Cattle producers inform court RFID mandate is not resolved
BILLINGS, Mont. — Last week the attorney for R-CALF USA and several individual rancher-plaintiffs, who alleged in October that the U.S. Department of Agriculture and its Animal and Plant Health Inspection Service violated U.S. law by attempting to force RFID technology upon the entire U.S. cattle industry, filed a response to the agencies’ motion to dismiss.
The lawsuit, filed on Oct. 4, 2019, by Harriet Hageman, senior litigation counsel for the New Civil Liberties Alliance, alleged that the agencies’ April 2019 notice to discontinue all other forms of official animal identification by Jan. 1, 2023, and begin mandating the exclusive use of radio frequency identification (RFID) eartags and premises registration going forward was a blatant example of unlawful government overreach.
Three weeks after the lawsuit was filed, the agencies, after having already removed their mandate from their official Website in response to the suit, posted a statement indicating the RFID mandate was no longer representative of the agencies’ current policy.
The agencies then rejected R-CALF USA’s settlement proposal which sought to provide assurances for the U.S. cattle industry that the agencies would not repeat their unlawful actions. That settlement proposal also sought to ensure the agencies would not proceed with their stated goal of eliminating all other forms of official animal identification. The proposal also sought to stop the agencies from using materials and information provided by committees that were unlawfully formed to support the agencies’ single-minded approach to animal disease traceability.
Instead of responding to the settlement offer the agencies moved forward with filing a motion to dismiss, claiming the lawsuit was now mooted by the withdrawal of the RFID mandate.
Hageman informed the court this week that the agencies’ mere withdrawal of the unlawful mandate, along with their insistence that it did not violate U.S. law, is insufficient to resolve the continued threat the agencies pose to the statutory and regulatory rights and privileges of independent U.S. cattle producers.

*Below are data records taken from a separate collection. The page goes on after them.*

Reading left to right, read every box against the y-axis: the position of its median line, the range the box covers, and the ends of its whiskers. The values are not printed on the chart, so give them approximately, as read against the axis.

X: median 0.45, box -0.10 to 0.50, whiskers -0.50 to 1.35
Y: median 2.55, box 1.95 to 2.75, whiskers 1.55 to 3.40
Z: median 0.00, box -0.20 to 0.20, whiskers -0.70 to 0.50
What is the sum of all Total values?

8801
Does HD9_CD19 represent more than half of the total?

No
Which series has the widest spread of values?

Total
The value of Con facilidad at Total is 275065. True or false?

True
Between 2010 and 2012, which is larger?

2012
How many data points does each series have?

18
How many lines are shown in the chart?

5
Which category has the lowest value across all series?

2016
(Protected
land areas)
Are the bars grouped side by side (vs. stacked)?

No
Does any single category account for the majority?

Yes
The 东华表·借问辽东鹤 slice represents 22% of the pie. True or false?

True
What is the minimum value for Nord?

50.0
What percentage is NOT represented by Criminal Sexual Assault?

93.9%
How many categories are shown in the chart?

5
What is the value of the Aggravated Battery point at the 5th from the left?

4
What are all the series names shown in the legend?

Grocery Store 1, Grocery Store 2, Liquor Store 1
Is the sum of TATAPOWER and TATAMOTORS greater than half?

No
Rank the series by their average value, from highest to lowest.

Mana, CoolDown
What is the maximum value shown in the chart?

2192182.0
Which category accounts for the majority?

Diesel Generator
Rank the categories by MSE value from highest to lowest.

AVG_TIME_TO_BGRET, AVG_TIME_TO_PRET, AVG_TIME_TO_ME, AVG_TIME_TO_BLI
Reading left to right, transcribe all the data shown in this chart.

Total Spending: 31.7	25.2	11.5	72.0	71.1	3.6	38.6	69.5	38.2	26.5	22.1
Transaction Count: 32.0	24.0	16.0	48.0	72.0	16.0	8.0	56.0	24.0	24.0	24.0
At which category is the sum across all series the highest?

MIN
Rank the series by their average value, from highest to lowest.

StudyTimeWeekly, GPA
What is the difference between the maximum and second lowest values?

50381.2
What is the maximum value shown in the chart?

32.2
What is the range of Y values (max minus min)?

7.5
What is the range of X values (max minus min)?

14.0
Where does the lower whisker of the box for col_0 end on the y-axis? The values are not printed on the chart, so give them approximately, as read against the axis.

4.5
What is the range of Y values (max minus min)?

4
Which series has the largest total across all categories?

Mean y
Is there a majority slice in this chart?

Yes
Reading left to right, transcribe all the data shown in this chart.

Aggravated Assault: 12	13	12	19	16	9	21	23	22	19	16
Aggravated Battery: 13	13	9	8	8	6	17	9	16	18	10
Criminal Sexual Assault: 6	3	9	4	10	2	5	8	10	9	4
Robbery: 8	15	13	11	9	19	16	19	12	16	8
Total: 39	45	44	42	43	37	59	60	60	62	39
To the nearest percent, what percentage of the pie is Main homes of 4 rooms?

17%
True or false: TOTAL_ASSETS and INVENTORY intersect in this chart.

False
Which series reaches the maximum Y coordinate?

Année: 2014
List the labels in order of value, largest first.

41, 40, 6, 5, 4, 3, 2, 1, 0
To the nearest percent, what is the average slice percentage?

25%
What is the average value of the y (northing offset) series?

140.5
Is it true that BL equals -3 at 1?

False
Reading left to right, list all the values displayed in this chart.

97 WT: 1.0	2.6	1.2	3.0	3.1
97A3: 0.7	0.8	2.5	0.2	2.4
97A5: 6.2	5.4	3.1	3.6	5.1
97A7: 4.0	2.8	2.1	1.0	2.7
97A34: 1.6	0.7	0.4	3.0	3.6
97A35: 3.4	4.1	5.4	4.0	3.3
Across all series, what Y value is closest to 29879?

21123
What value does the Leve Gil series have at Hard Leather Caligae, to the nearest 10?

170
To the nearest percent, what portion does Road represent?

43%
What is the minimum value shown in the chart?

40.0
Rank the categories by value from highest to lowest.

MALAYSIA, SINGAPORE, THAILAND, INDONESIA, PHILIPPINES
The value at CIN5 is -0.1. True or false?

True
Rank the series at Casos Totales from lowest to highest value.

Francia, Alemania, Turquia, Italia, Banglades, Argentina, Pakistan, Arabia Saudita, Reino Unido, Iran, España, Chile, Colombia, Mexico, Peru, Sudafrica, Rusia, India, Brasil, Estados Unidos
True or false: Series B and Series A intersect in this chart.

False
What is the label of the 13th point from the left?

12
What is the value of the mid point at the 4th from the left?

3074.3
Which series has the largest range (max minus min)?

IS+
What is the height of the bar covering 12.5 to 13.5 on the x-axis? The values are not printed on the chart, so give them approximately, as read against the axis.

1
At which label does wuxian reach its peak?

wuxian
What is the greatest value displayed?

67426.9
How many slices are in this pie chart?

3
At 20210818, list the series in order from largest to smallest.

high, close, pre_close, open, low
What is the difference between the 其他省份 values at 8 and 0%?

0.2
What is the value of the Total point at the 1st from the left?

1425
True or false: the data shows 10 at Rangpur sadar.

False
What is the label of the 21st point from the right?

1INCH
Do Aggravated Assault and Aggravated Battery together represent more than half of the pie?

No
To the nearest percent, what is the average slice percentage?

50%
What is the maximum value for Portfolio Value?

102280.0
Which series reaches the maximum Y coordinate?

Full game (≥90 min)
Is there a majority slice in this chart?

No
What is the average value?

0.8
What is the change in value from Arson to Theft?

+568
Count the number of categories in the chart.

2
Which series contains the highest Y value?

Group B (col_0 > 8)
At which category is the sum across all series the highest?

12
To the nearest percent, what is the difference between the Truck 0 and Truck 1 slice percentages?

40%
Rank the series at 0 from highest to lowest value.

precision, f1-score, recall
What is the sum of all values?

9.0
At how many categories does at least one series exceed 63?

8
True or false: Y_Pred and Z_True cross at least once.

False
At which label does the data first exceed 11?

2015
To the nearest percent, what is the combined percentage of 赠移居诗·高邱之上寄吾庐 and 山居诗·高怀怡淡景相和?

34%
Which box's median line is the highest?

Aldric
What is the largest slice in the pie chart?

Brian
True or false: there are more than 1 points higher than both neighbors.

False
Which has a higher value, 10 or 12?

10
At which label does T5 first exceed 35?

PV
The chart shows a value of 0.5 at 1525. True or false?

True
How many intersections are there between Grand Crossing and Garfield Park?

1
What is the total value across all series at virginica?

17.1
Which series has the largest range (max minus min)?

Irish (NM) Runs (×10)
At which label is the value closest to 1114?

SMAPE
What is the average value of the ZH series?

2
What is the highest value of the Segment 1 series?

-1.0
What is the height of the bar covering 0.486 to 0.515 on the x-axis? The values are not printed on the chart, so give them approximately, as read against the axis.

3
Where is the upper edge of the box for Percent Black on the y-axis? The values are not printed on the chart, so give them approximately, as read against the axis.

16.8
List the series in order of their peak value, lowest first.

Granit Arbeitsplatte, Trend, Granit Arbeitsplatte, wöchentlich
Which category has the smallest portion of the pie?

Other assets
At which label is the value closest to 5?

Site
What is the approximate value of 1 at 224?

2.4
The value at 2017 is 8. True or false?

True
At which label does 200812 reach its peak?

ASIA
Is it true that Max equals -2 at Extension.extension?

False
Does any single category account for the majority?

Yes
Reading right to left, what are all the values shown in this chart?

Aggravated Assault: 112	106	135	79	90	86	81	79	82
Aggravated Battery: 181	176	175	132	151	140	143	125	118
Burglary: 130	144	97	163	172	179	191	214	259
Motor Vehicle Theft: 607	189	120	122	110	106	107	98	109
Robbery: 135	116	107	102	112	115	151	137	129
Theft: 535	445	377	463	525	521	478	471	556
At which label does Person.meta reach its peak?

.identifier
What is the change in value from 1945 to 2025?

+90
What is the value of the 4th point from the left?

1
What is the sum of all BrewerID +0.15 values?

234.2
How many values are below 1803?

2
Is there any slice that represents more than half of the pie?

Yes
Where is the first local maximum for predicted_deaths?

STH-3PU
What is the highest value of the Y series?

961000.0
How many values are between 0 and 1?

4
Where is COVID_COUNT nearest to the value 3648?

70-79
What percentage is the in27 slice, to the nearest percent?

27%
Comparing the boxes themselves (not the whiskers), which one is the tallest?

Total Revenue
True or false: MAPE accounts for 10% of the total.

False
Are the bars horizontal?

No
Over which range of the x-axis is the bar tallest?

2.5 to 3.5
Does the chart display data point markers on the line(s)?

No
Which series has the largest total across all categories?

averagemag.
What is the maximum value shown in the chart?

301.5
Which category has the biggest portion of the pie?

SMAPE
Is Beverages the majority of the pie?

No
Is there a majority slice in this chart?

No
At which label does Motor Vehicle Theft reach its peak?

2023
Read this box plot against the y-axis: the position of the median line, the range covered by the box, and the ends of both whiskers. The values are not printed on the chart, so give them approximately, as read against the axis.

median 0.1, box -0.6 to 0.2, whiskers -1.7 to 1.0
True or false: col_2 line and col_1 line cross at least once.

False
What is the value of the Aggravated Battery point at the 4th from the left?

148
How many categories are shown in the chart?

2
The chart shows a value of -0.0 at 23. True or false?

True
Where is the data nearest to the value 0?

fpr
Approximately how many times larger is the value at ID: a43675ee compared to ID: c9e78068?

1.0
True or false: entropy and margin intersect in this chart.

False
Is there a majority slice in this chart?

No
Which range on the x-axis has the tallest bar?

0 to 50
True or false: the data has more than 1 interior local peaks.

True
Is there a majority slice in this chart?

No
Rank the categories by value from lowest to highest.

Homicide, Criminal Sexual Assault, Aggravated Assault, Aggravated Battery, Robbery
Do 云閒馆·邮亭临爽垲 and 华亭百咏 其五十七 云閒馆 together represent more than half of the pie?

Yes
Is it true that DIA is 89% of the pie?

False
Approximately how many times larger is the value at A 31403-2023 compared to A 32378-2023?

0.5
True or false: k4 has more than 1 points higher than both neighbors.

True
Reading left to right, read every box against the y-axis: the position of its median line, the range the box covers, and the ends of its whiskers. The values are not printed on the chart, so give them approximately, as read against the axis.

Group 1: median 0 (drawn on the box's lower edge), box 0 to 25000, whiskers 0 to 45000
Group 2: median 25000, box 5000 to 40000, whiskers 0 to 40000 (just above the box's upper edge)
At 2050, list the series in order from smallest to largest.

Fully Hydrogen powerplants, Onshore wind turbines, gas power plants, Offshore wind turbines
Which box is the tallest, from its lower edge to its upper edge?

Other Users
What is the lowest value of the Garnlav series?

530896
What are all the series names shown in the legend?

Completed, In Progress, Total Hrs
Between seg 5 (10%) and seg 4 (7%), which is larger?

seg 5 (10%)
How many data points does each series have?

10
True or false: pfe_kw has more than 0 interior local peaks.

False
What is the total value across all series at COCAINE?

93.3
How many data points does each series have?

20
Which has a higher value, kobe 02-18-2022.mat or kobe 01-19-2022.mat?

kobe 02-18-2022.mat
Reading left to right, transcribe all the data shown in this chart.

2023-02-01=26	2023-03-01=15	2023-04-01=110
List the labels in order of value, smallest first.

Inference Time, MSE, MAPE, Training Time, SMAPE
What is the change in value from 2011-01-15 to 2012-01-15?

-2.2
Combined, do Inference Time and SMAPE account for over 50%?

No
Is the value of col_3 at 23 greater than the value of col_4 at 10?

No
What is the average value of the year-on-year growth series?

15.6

Hageman also informed the court that the agencies’ use of the “tainted” committees is cause for concern and that the livestock producers should be allowed to conduct discovery to find out what happened here.
According to R-CALF USA CEO Bill Bullard, the agencies’ position is that because they have temporarily pulled back on pursuing an unlawful RFID mandate that the court should now “trust them.” They claim that such trust is warranted because they promise to seek “industry input” when they pursue this same policy in the future. But, he said the agencies’ violations run far deeper than their unlawful attempt to burden independent cattle producers with a costly RFID mandate, and the implications for the cattle industry are serious.
“It’s important for producers to know that had we not stopped this mandate then cattle producers who are now voluntarily using RFID technology in return for market premiums would see those premiums evaporate as soon as the entire industry was forced by the government to give up all other forms of animal identification.”
Hageman notes that this case is important from the standpoint of preventing federal agencies from circumventing the Administrative Procedure Act and violating the law to try to impose costly and likely unworkable requirements on the livestock industry.
“What we have so far learned in this case is that when independent cattle producers organize and step to the plate to defend and protect their rights, they can be successful,” Bullard said.